* Your instructions *
Whenever a line in the entries below contains the string "PAGO", copy that line.

* Excerpted data *
------

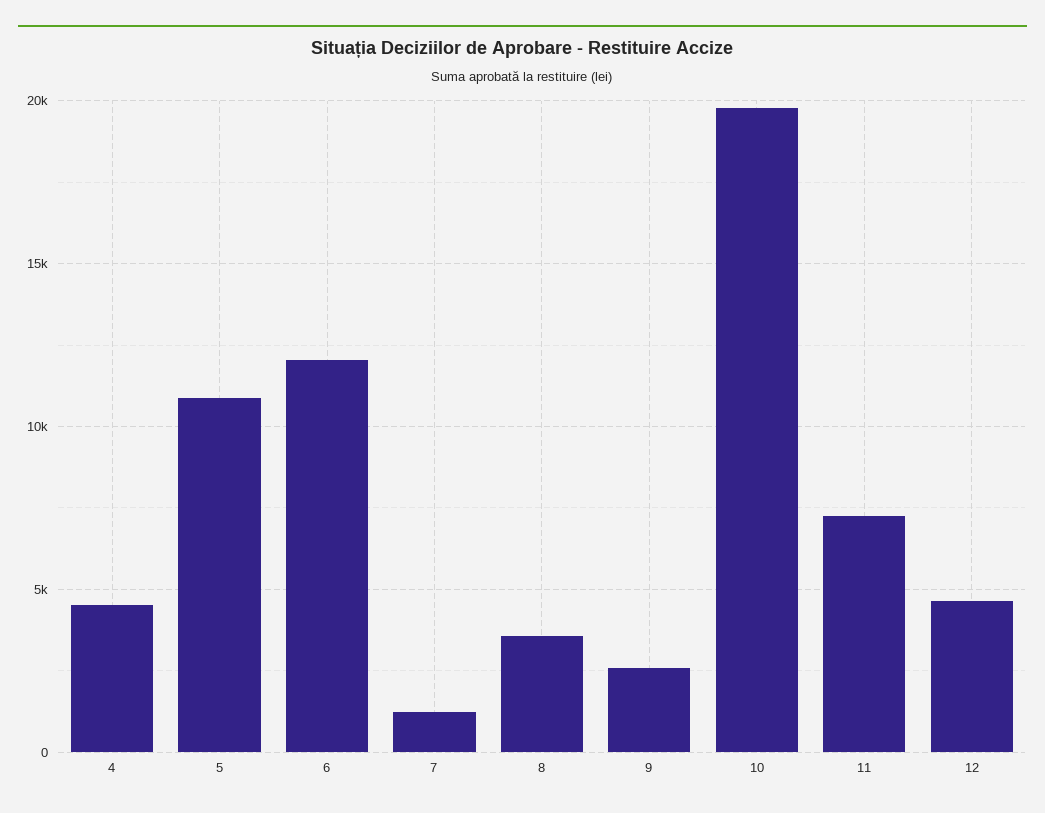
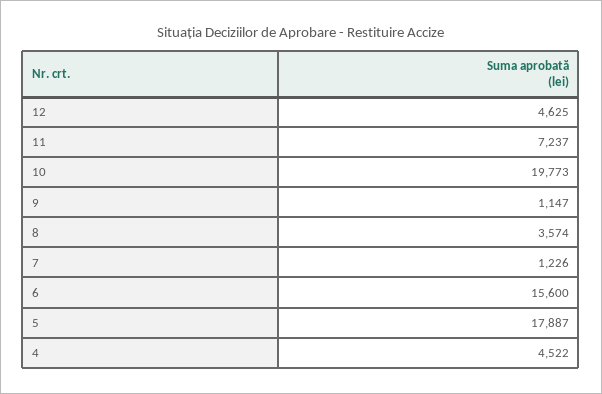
5: 11000 -> 17887
6: 12000 -> 15600
9: 2500 -> 1147

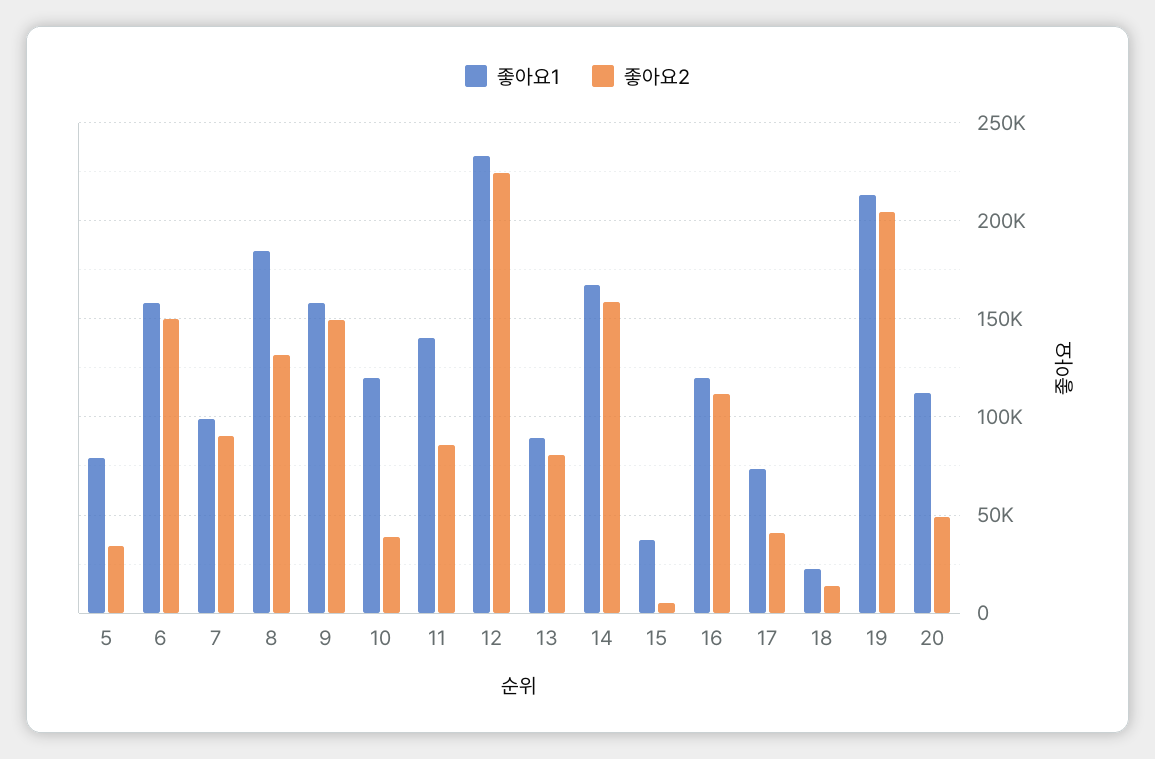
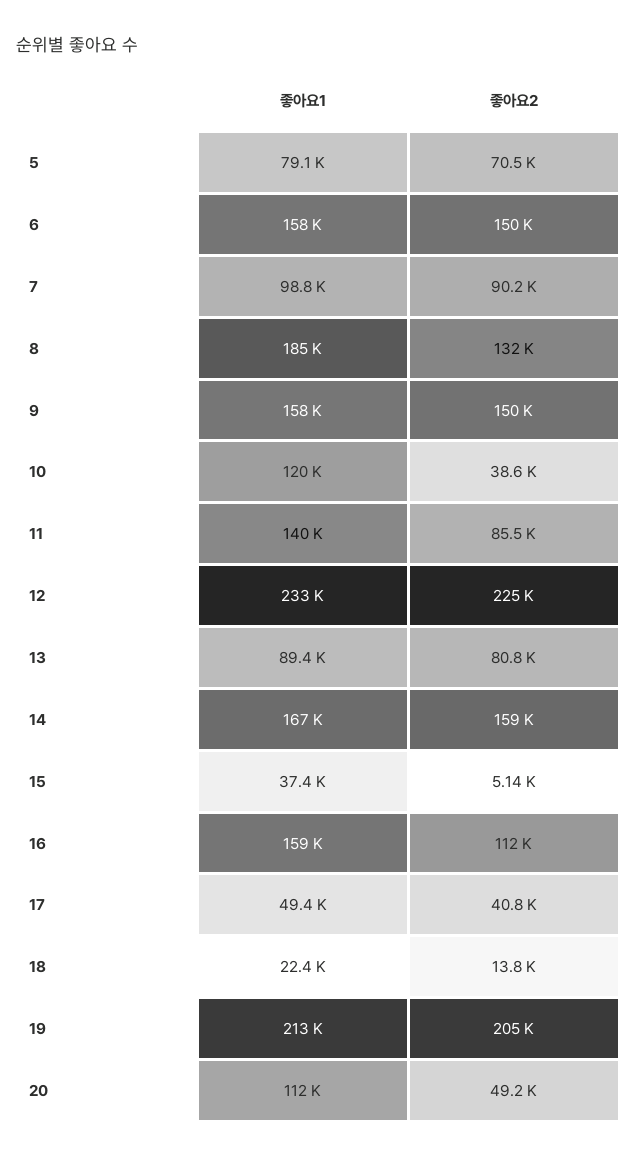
좋아요2, 5: 35000 -> 70500
좋아요1, 16: 120000 -> 159000
좋아요1, 17: 75000 -> 49400

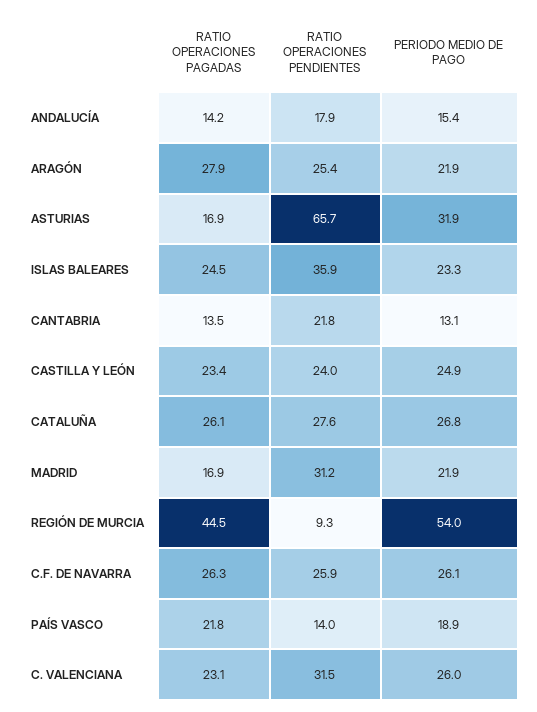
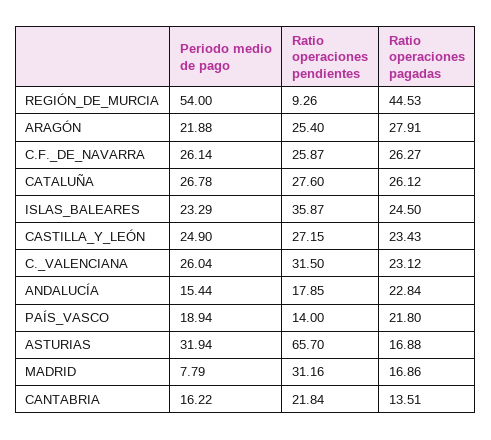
RATIO OPERACIONES PAGADAS, ANDALUCÍA: 14.2 -> 22.84
PERIODO MEDIO DE PAGO, CANTABRIA: 13.1 -> 16.22
RATIO OPERACIONES PENDIENTES, CASTILLA Y LEÓN: 24 -> 27.15
PERIODO MEDIO DE PAGO, MADRID: 21.9 -> 7.79

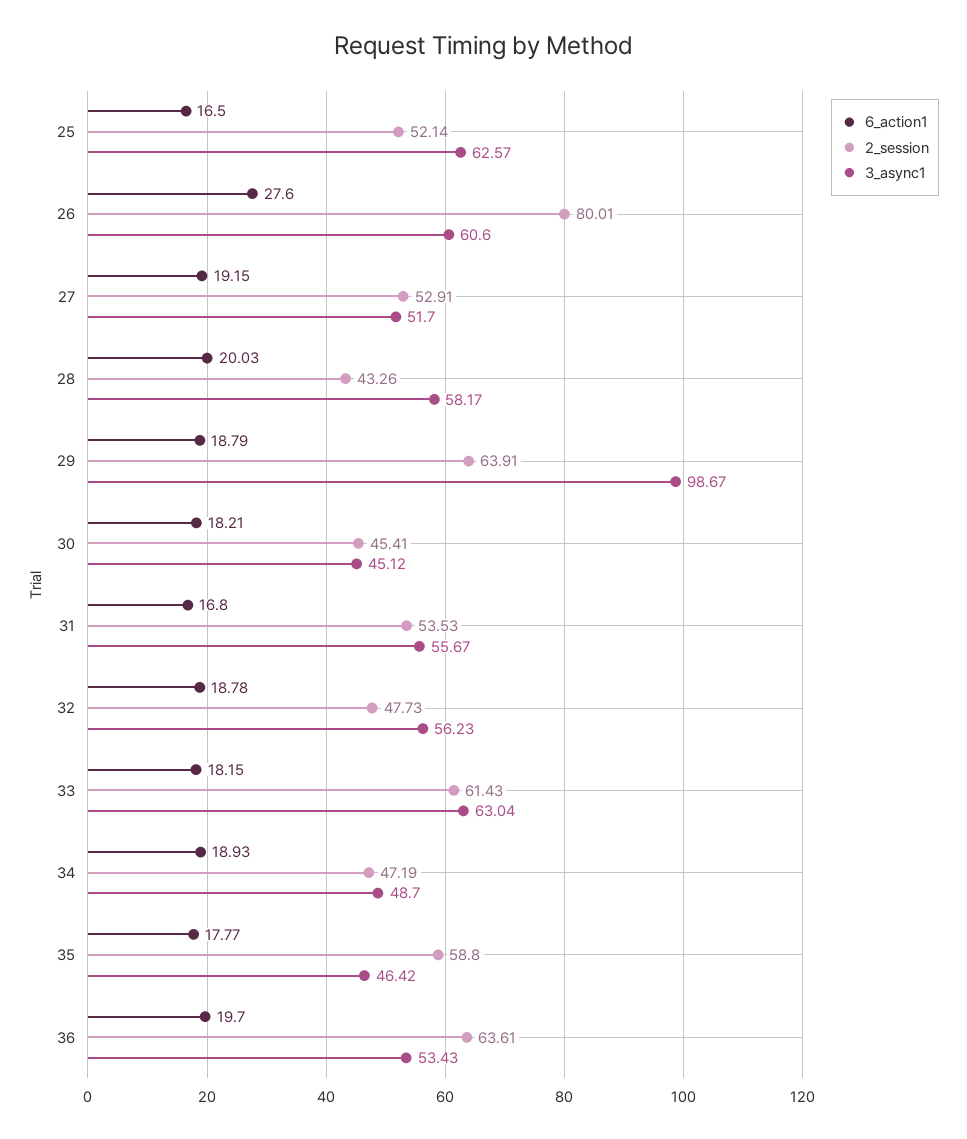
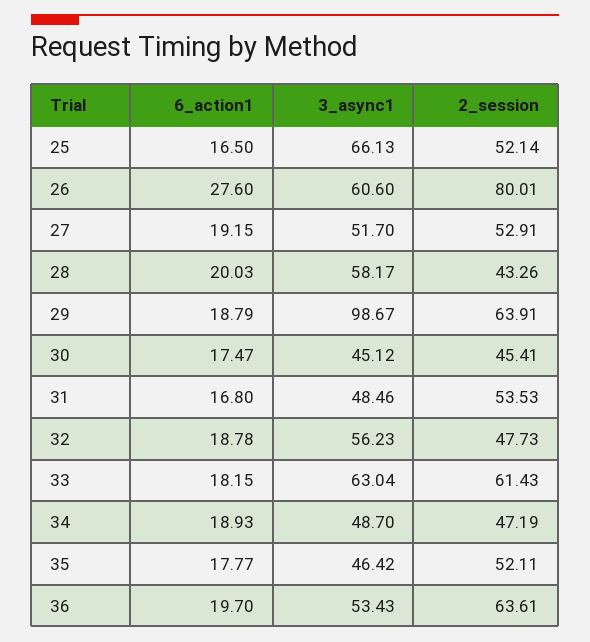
3_async1, 25: 62.57 -> 66.13
6_action1, 30: 18.21 -> 17.47
3_async1, 31: 55.67 -> 48.46
2_session, 35: 58.8 -> 52.11

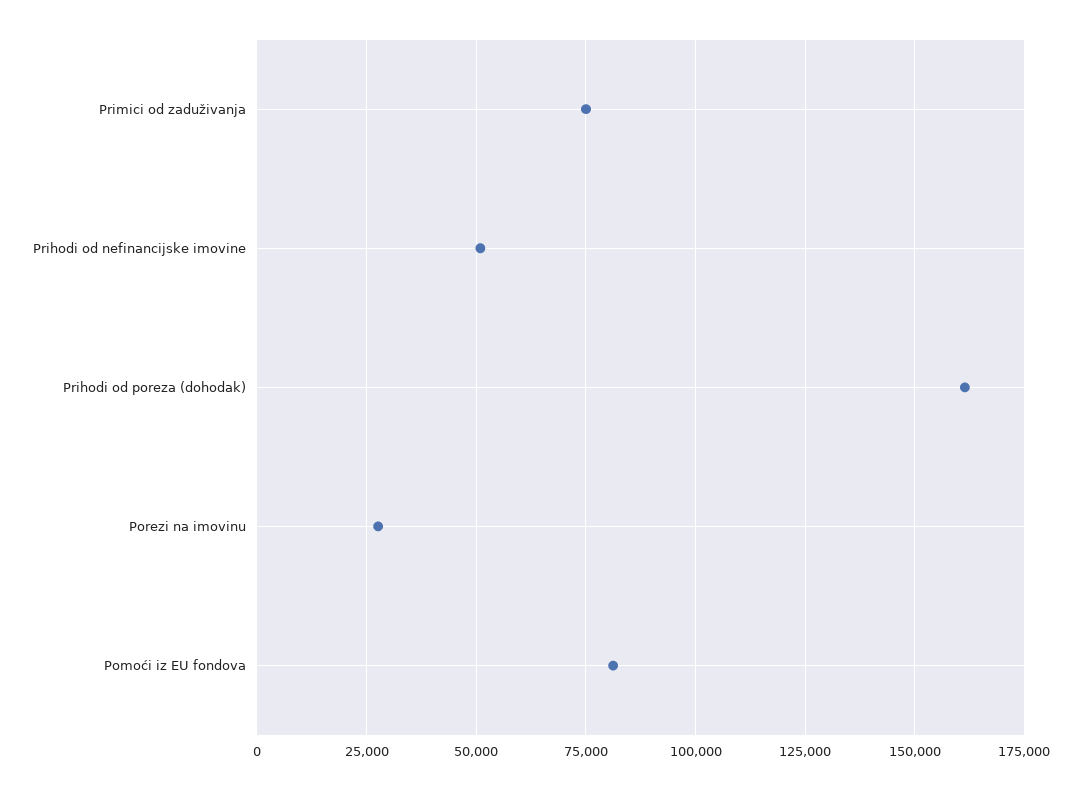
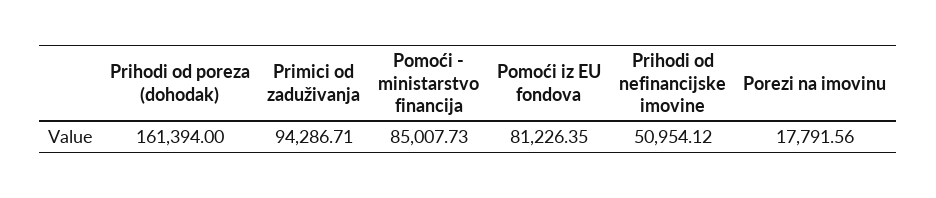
Primici od zaduživanja: 75000 -> 94286.71
Porezi na imovinu: 27500 -> 17791.56
Pomoći - ministarstvo financija: none -> 85007.73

------

* Exercise result *
PERIODO MEDIO DE PAGO, CANTABRIA: 13.1 -> 16.22
PERIODO MEDIO DE PAGO, MADRID: 21.9 -> 7.79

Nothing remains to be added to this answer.